Dans le texte à lire sur Spinoza, à quelle tradition d'interprétation André Menezes Rocha se rattache-t-il ?

• TEXTE À LIRE
******
Auteur : Julien Adoue

André Menezes Rocha, Spinoza : délibération et liberté, préface de Syliane Malinowski-Charles, Paris, Hermann, 346 p.

Dans cet ouvrage tiré de sa thèse, l’auteur défend l’hypothèse de l’existence d’une théorie de la délibération chez Spinoza, sans laquelle son projet éthique ne pourrait pas être pleinement compris. Cette idée de délibération, qui implique un choix entre plusieurs options en vue d’une fin, amène à repenser la question du libre arbitre et de la finalité. L’ouvrage est divisé en deux parties, la première proposant un parcours dans les œuvres de Spinoza, et la seconde une analyse des commentateurs, répartis en deux traditions interprétatives : l’anti-finalisme et le finalisme relatif, André Menezes Rocha se situant lui-même dans la seconde.
La première partie propose donc un parcours dans les principales œuvres de Spinoza, du Traité de la réforme de l’entendement à l’Éthique, en passant par le Court Traité et le Traité théologico-politique. L’auteur y opère un repérage précis des termes qui évoquent la délibération, montrant non seulement que ce vocabulaire est omniprésent mais aussi que sa présence n’est pas anodine et traduit un réel intérêt pour ces questions. Il montre ainsi l’existence d’une finalité éthique et du rôle central du « modèle ». Celui-ci prend une nouvelle dimension à partir de l’Éthique et de l’apparition des « modes infinis médiats » qui ne sont pas conceptualisés dans les œuvres de jeunesse. En effet, c’est ce « mode infini médiat » qui, permettrait d’opérer une médiation entre l’expérience immédiate du mode et la connaissance intuitive des attributs. Cette invention conceptuelle permet d’aboutir à une théorie complexe de la délibération qui s’exprime pleinement dans la quatrième partie de l’Éthique.
L’Éthique occupe ainsi la majeure partie du commentaire puisque l’auteur y observe en détail le passage à une délibération rationnelle. Connaissant les affects dans le mode infini médiat puis immédiat, l’amour rationnel qui se développe se détache de la dimension oscillatoire de l’amour passionnel, et lui permet donc de fixer une finalité éthique qui réalise la liberté aussi bien dans la vie quotidienne que dans la part éternelle de son esprit. Le sage choisit ainsi de vivre vertueusement de « façon délibérée » (p. 215). Si la délibération est une étape nécessaire pour la liberté, elle n’est pas uniquement un moyen, puisque la vie sage est décrite comme une délibération libre et rationnelle.
******
• EXTRAITS DES ENTRÉES
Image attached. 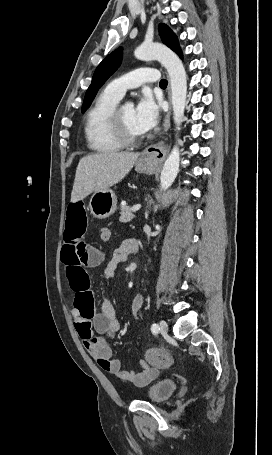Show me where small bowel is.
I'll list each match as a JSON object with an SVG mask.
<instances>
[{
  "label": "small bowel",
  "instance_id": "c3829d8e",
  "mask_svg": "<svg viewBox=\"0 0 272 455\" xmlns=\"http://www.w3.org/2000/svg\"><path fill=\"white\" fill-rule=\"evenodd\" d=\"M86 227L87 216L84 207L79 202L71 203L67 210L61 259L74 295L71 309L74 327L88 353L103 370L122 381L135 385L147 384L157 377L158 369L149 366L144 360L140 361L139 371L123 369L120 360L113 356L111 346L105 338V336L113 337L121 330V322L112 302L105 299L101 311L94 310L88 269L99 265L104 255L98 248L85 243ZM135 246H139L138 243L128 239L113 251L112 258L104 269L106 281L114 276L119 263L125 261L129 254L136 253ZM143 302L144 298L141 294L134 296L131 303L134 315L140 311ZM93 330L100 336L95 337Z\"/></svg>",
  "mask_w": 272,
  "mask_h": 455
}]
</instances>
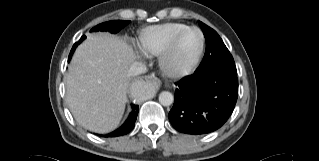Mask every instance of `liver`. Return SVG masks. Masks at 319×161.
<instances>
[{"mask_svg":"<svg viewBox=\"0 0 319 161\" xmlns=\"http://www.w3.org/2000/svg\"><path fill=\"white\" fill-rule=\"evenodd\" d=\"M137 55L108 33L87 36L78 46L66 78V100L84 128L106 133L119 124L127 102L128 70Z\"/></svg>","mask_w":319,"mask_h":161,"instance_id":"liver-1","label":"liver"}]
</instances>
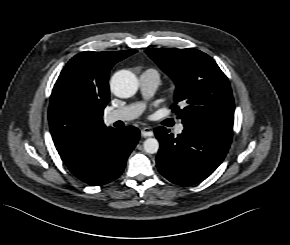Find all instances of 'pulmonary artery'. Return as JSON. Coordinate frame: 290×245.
******
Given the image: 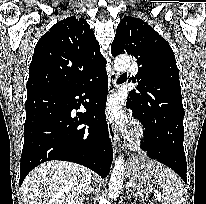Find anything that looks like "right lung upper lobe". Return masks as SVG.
******
• SOLUTION
Au finalisme relatif.